When you think about structuring processes in terms of outcomes, both processes and outcomes are often improved. In turn, corporate training is aligned with best practices for operating your business. This advances training efficiency by 1) removing non-critical training components and 2) targeting domain expertise as it relates to your specific business needs.

Training as Activity Streams also encourages a more holistic training architecture. To capture learning moments from an Activity Stream within a business process requires portability and tools. Most learning platforms are architected to manage non-personalized, mass user training delivery in a linear format, and are therefore fundamentally flawed to properly handle agile Activity Streams. We know businesses operate much differently through: competing priorities that shift, agile methods, and hyper-specialization of tasks.
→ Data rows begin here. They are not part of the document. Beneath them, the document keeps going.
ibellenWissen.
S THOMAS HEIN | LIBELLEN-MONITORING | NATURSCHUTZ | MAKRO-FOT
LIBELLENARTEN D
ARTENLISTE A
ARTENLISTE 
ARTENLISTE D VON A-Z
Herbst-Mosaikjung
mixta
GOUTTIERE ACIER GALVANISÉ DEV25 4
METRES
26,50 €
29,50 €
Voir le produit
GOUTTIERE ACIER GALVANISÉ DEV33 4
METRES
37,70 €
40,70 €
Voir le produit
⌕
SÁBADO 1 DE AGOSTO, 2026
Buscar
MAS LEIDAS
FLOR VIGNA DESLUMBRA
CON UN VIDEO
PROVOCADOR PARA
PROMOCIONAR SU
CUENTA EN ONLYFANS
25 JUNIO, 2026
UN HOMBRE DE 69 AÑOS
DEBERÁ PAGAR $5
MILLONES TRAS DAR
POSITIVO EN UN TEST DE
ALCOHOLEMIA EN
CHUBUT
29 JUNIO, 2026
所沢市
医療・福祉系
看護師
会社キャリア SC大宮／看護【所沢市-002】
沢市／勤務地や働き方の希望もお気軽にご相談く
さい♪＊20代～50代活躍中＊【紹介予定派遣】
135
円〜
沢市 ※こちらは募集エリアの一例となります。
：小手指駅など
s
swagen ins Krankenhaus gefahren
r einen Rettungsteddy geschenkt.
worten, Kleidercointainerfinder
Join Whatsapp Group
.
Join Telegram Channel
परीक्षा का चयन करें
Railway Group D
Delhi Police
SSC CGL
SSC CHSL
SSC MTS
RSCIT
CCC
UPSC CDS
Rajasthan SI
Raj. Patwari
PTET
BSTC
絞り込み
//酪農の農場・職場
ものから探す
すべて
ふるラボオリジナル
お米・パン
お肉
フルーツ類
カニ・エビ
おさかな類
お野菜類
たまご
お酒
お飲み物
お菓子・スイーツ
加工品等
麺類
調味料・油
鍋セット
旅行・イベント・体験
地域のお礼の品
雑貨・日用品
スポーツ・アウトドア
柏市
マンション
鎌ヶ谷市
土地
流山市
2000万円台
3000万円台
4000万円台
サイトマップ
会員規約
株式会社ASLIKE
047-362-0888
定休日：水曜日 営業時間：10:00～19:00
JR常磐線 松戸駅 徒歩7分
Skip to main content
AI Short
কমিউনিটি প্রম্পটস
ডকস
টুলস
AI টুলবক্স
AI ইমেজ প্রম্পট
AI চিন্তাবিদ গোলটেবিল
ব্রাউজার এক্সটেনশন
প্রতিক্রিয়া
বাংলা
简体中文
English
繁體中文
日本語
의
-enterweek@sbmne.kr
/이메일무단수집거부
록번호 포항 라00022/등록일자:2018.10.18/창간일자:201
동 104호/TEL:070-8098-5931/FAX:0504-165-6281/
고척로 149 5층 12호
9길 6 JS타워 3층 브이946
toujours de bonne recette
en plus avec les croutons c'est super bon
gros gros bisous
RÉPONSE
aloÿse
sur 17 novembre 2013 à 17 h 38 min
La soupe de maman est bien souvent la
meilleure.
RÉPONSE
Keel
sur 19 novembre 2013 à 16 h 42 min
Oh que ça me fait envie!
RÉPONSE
A corporate training architecture that supports such a dynamic environment doesn’t look much like a platform, it looks more like an ecosystem of integrable, composable and educational building blocks.

These building blocks are smart tools that take advantage of technology such as IoT, Bots and AI. IoT, or Internet of Things, allows physical integration with digital data streams. For example, a pipe sensor can send temperature and pressure information over the internet. Tools can talk to this sensor and can feed real data into a training simulation. Similar use cases arise with healthcare, hospitality, manufacturing, energy, environment, education and other industry trainings.

Bots are taking on new forms, including virtual assistants and new communication channels. A bot can send messages to other bots and systems, streamlining communication across preferred messaging applications. Artificial Intelligence (AI) uses big data to extrapolate intelligent responses based on specific criterion. Leveraging just a few of these technologies provides a powerful ecosystem that can be harnessed to drive Activity Stream based corporate training for your organization.

This is not aspirational – these technologies and tools exist today. However, they are not being leveraged for corporate training. Using these types of technologies offers “cumulative advantage” over “competitive advantage.” This means you don’t have to displace what you have, but you can increase the quality and effectiveness of your training now by successive and timely additions.

Keep what you know but evolve with an Activity Stream approach. You may find over time you can begin to displace your traditional corporate training methods, and your bottom line will thank you for it.


Michael D. Croft is a serial entrepreneur who bootstrapped a multimillion-dollar software company before funding and launching his current company, Volute, a new digital ecosystem for education. Prior to starting his first company, Croft was a software developer and architect for 12 years, holding multiple professional certifications and a vision for new business models.

Croft’s ideas have been published in trade journals and he has spoken on education panels for Online / Outsourced Program Management (OPM). He also presented his education ecosystem technology at MIT Abdul Latif Jameel World Education Lab. He has provided technology consultation to United Nations Intergovernmental Renewable Energy Organization (IREO), and recently earned a patent for his technology.

Croft is passionate about transforming higher education and corporate training that maps to real world business and data. His mission is to “capture learning moments when and where they happen” using “composable education” regarding learner engagement and portability of corporate training.